I just saw who STALKS me on Facebook! You can see who creeps around your profile too: (Bad App Link)


 This app is not as making as big of a round as some of the fake facebook apps have made at the moment but it is still spreading. Like always remember no app can tell you who is viewing your profile the most, and watch what you click for your account may start spreading these fake app messages.

Where do these fake facebook apps come from: Toolkits

  I read a report from Websenses computer security blog I wanted to share with y'all today. Websense has found a toolkit used for creating the fake social applications that are commonly spreading via facebook. You can read that article here and I highly recommend you read it: http://community.websense.com/blogs/securitylabs/archive/2011/02/07/viral-and-malicious-facebook-application-for-25.aspx?cmpid=prtw

  

Friday, February 4, 2011

Fake Facebook closing down apps getting more urgent

 Those fake Facebook is closing down apps appear to be becoming more urgent. Instead of listing some random date when Facebook will close down the apps are now spreading all unverified accounts will be shut down today.

 The new message spreading around now is:

Mark Zuckerberg - Official Annoucement. The owner of Facebook announced that all account will be shut down today. In order to keep your account alive, you MUST verifyyour account. (Fake-Facebook-App-Link-Here)

 Another variant of the message above say to prevent your account from being banned rather then shut down.

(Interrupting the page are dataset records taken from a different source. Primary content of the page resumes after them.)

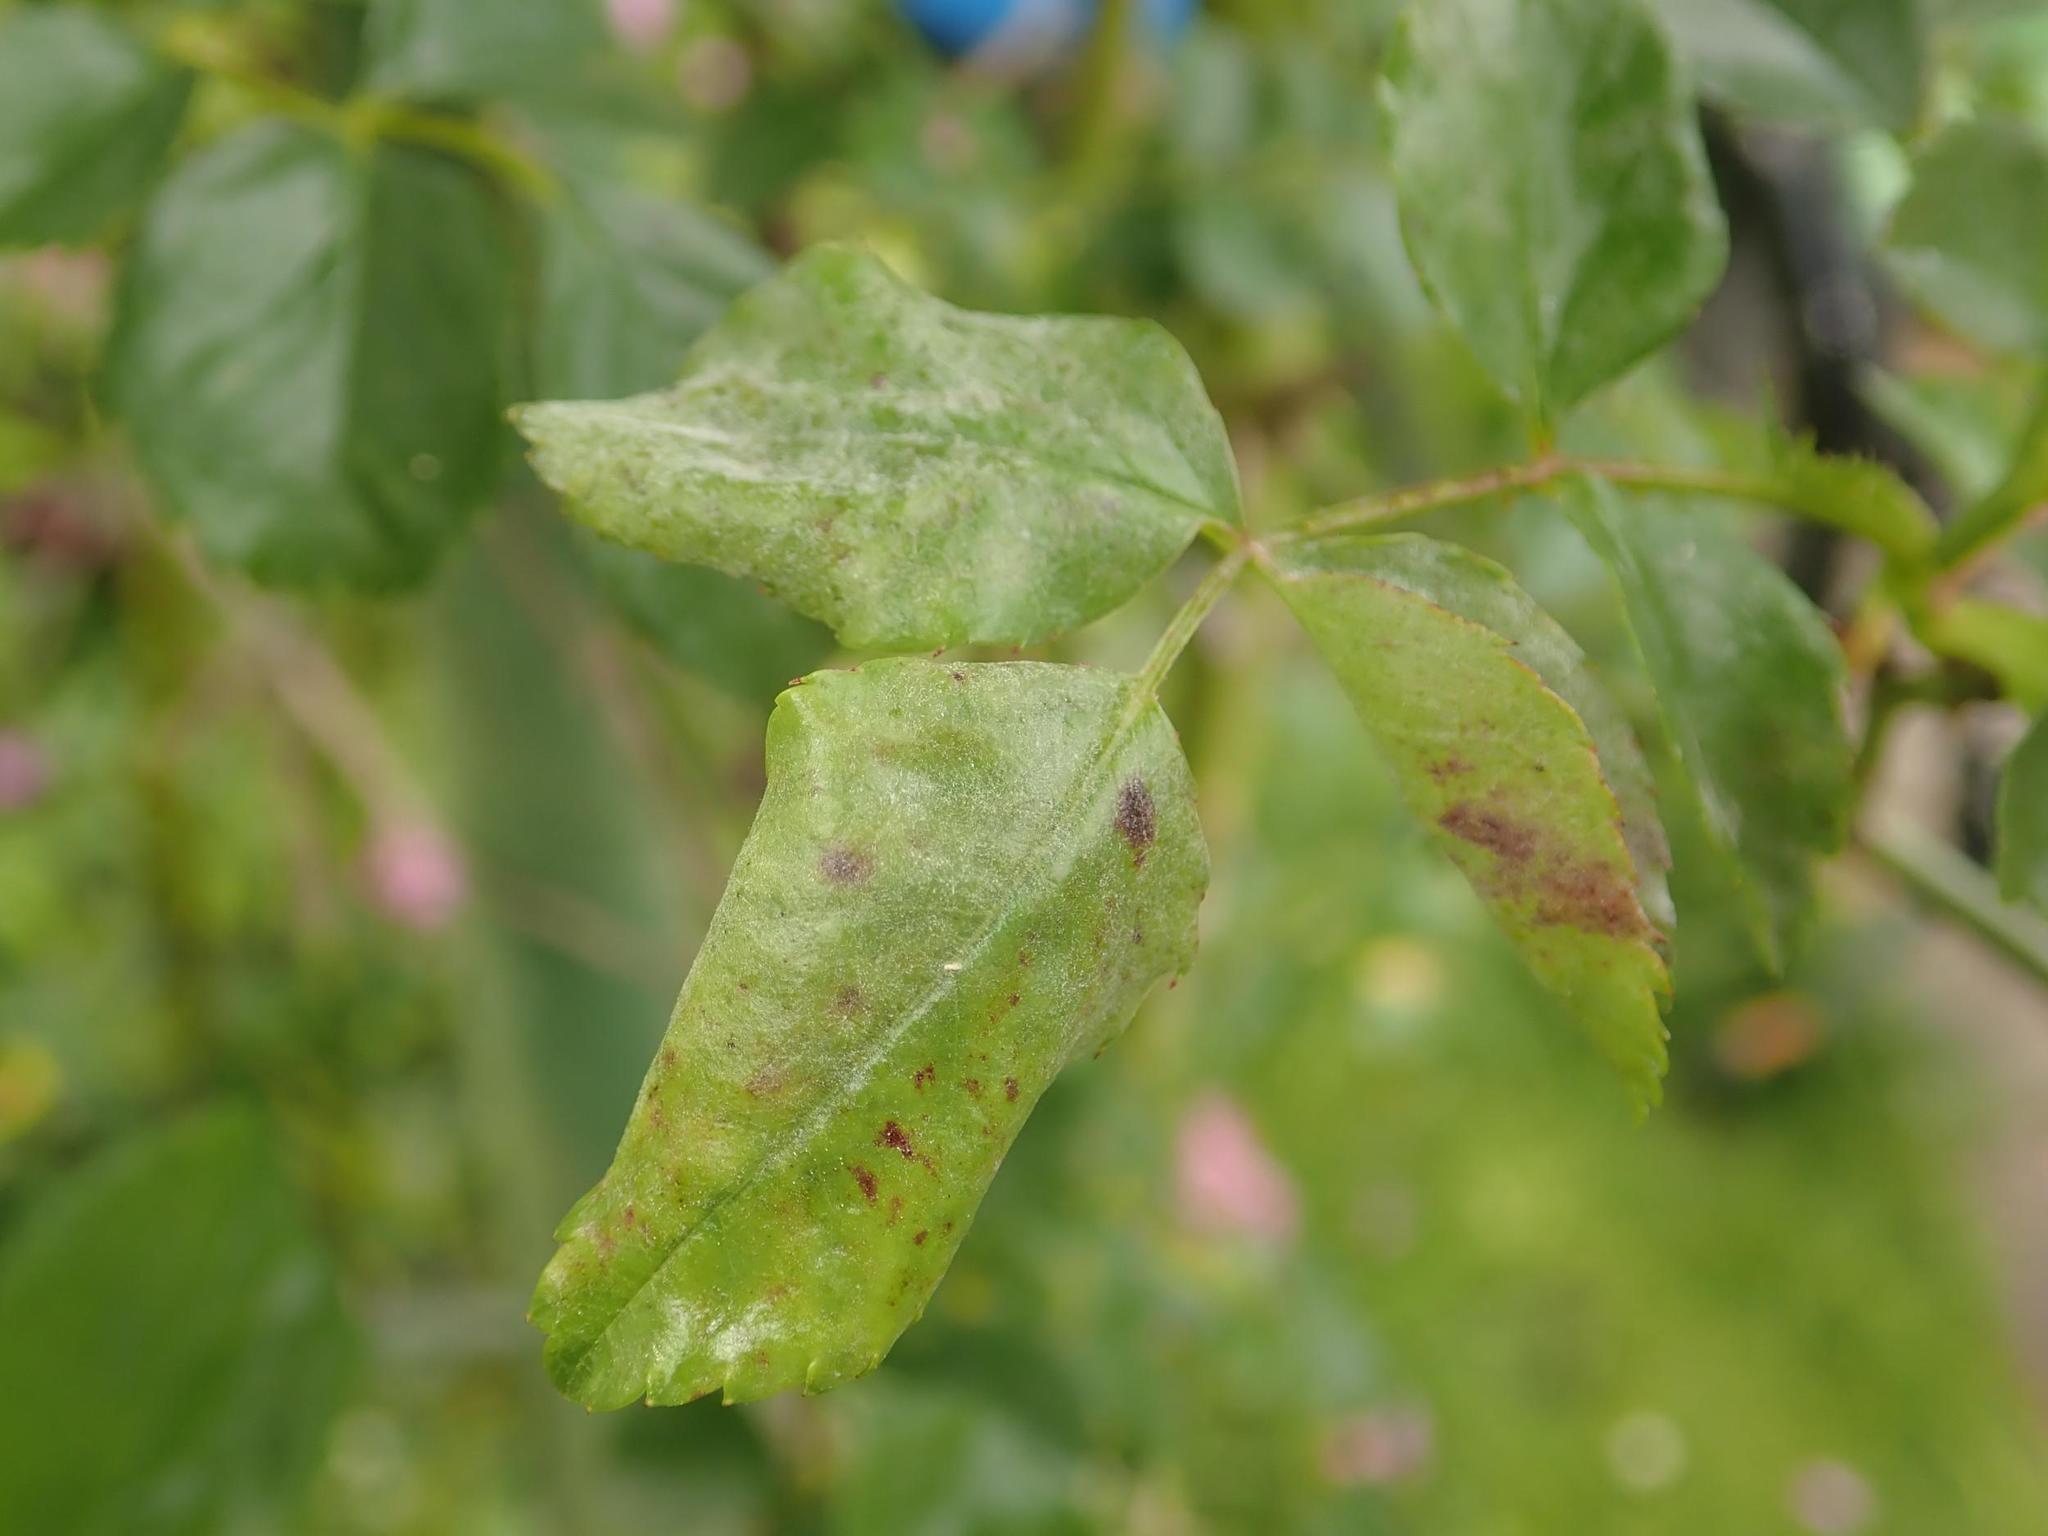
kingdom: Fungi
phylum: Ascomycota
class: Leotiomycetes
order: Helotiales
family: Erysiphaceae
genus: Podosphaera
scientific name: Podosphaera pannosa
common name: Rose mildew
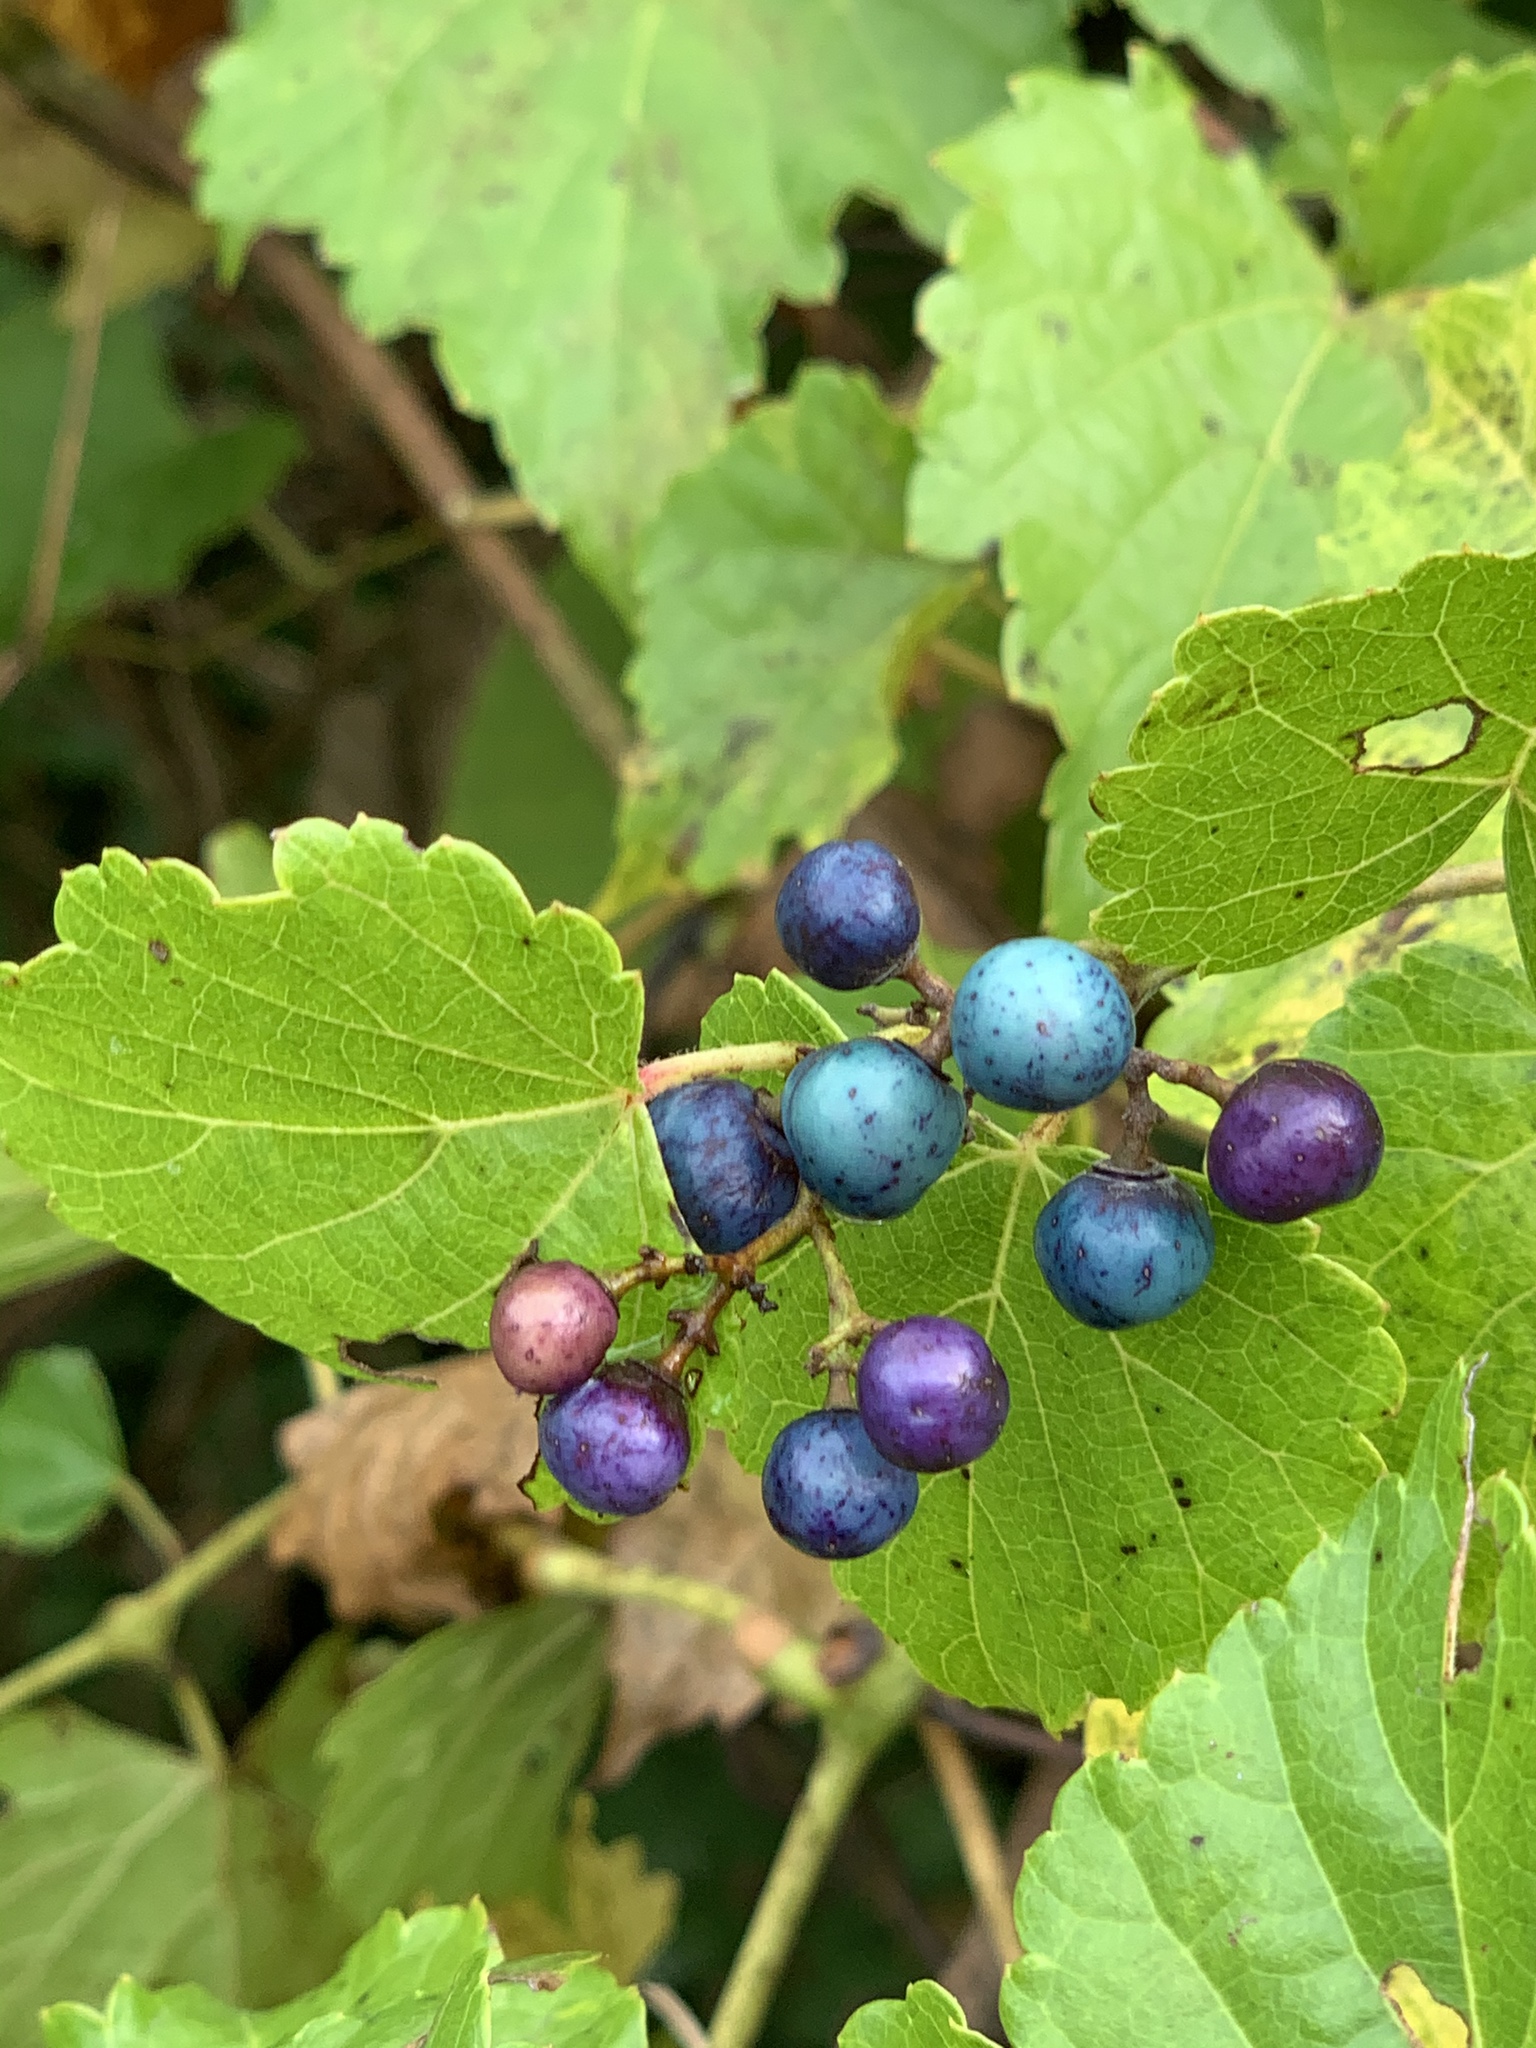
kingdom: Plantae
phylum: Tracheophyta
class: Magnoliopsida
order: Vitales
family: Vitaceae
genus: Ampelopsis
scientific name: Ampelopsis glandulosa
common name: Amur peppervine
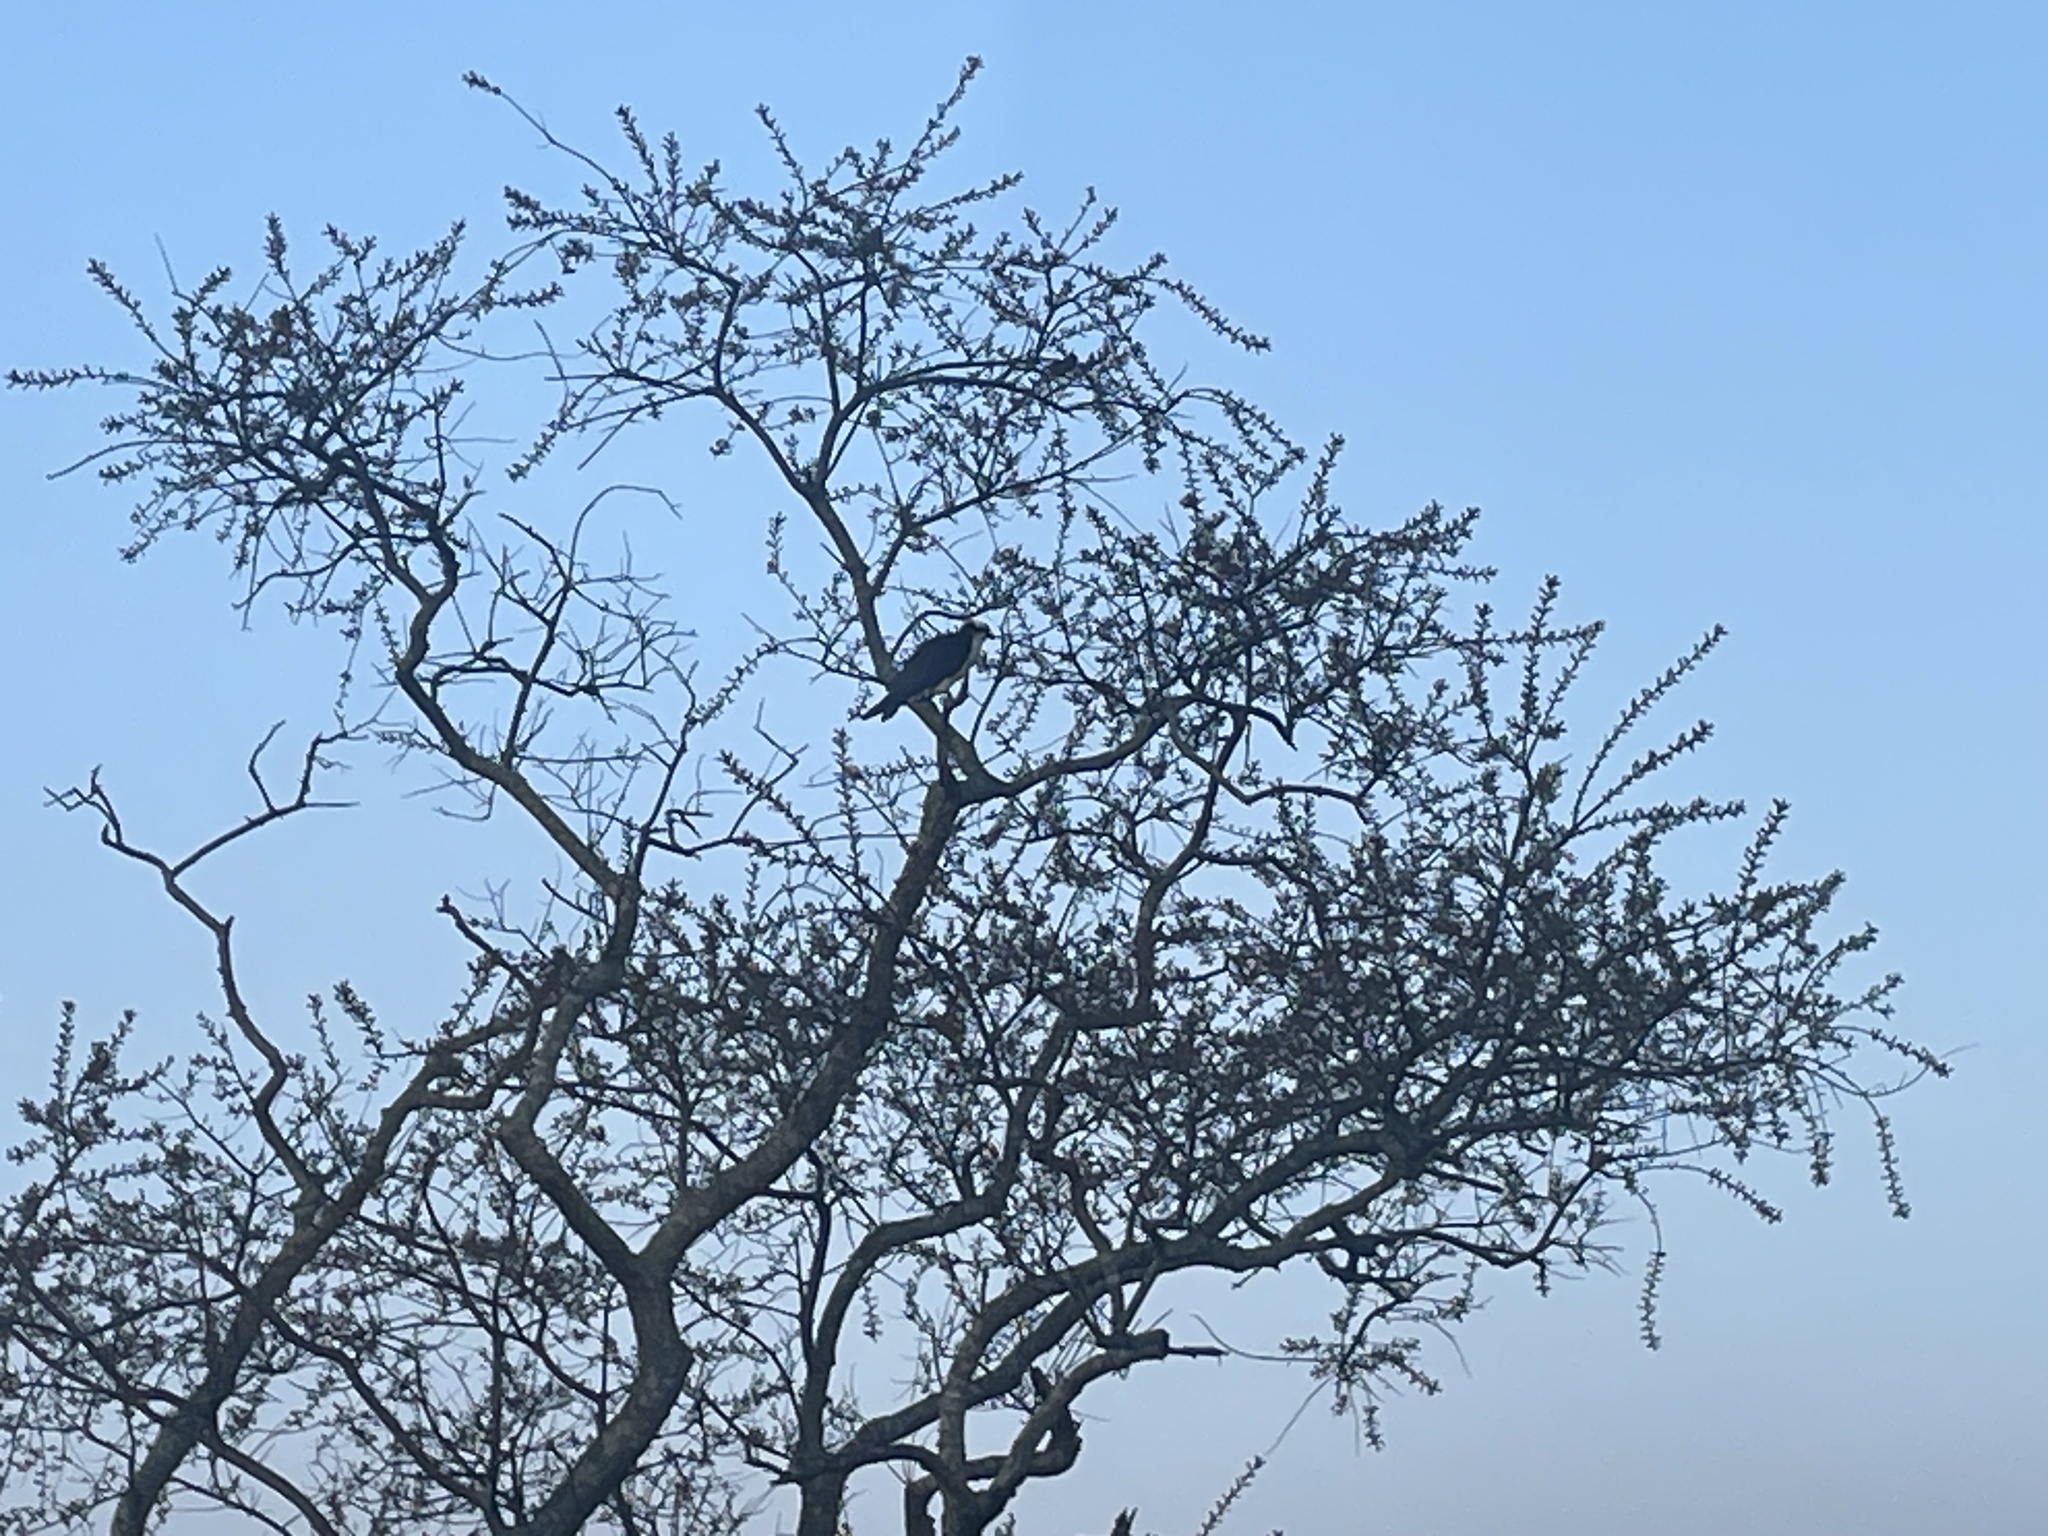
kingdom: Animalia
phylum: Chordata
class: Aves
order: Accipitriformes
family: Pandionidae
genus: Pandion
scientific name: Pandion haliaetus
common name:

These fake ones are spreading via a short link, to a page which redirects them back to the fake application. The app name I have seen spreading the most is: 
                                                                  Keep Accounts Safe

If Facebook were to really close down you would be hearing it everywhere. So always be careful on what info you start spreading on Facebook and what apps you allow to access your profile. 
                                                                 


Wednesday, February 2, 2011

I am much more addicted to Facebook then anyone else...no I am

 Are you the most addicted person to Facebook? Well these fake social applications can not tell you the true answer. A new social scam is going around which is saying they can tell you how many hours you spent on Facebook. Most of these apps are post you you spent 1k+ hours on Facebook last year.

The fake apps are spreading with a message that say:
I'm more ADDICTED to Faceboook than anyone else here.
I found I have spent X HOURS last year on Facebook.
See how many hours you spent at (Website)
 These sites are spreading with a shorten URL which we have reported to get shut down. Always remember apps can't tell you how many hours you spent on Facebook and watch what apps you click.

Facebook Photo tricking users to open malware

  The Yahos worm seems to be attempting to gain a lot more infected computers recently. While looking through online security honeypots I have noticed a large amount of files called facebook-pic(randomnumbershere).exe which is at the moment is commonly being used to spread the Yahos worm. The Yahos worm normally spreads through instant messenger and social networking sites.

  The Yahos worm most commonly uses IM services to spread infections. A Yahos infected machine will normally send a message such as "Foto :D (Malware Link here)", (Malware Link), or "How does this photo look? (Attached Malware file)". The attached file/link payload normally has the name photo.exe or facebook-pic(random).exe the normal user would pay no attention to the .exe file extension and run the file.

  However now that social networking is being used more often then IMing in some places the common IM worm is getting upgrades. A few newer variants have been spotted using the IM services of Facebook. Most of these worms connect to an IRC server to get bot commands.

 In order to stay safe from these threads: Always check the file extension of each file you get, and ask your friend if they really sent the file. If the bot is doing it the bot can not respond to you asking if it really was a human sending the file.